Jed, Quince, and Roddy raised their iron sticks as one and fire flew from the ends. The three projectiles struck Nightshade right in the middle. Each one blew out his back; one nipping his spinal cord, with the others shredding his lungs and piercing his heart.
Nightshade stood for a moment. He dropped his swords and brought one hand up to his chest. He looked at the blood there, astonished. How could they beat him? He was a weapon master where he came from… They were bumpkins… How could they beat him?

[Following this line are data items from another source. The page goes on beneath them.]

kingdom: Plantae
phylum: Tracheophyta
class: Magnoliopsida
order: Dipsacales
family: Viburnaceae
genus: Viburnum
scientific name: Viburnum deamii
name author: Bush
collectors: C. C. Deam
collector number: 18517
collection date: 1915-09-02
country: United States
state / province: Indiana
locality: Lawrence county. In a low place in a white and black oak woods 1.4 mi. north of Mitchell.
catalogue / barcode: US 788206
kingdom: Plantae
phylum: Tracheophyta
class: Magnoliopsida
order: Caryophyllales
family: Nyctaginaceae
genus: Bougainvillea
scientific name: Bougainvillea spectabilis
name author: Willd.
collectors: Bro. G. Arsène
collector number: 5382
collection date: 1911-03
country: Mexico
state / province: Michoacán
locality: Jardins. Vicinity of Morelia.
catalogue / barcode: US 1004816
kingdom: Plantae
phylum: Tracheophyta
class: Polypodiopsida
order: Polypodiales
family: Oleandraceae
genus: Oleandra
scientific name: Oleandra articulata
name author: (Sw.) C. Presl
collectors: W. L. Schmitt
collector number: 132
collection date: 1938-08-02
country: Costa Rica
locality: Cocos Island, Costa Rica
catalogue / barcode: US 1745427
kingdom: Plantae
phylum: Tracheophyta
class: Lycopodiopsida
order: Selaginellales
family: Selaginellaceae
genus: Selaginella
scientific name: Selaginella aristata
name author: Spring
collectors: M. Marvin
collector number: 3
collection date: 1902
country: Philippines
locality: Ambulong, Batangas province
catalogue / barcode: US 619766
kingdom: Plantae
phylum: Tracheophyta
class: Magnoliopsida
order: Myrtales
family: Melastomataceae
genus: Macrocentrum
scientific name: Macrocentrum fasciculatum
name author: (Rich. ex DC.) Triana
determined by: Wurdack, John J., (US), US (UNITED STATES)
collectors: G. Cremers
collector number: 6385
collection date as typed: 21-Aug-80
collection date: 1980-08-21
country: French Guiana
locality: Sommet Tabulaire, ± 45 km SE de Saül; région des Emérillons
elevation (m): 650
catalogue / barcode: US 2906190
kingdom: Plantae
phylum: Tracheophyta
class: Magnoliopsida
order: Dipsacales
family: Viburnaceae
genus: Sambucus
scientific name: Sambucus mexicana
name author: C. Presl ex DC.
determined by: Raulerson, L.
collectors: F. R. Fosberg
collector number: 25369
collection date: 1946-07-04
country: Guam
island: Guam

The dark elf tipped backwards, his legs giving way, and he came down on his back hard.
With eyes quickly glazing over he watched as Jed, Quince, and Roddy stalked around to marvel over their kill.
“It was supposed to be better here,” Nightshade said, his lips covered in blood.
“Bub,” Jed said, leaning down beside the elf. “Don’t you know we’re at war? This world is as full of shit as the next.”
Nightshade let out one last shuddering breath and fell still. The darkness that had first greeted him on arrival into this world wrapped its arms around him and he knew no more.
This also serves as the starting point for one of my story series. Well, it’s the inspiration behind it anyway. I’ve got a first draft of The Raven Stone: In the Dark floating around, and its an expansion of this story going into how Adnon was brought into our world and how he comes to meet his grisly end at the hands of Jed, Quince, and Roddy. Take comfort in the fact that this death is not truly the end of Adnon’s story. No, it’s only the beginning. His story will continue in The Raven Stone Quadrilogy.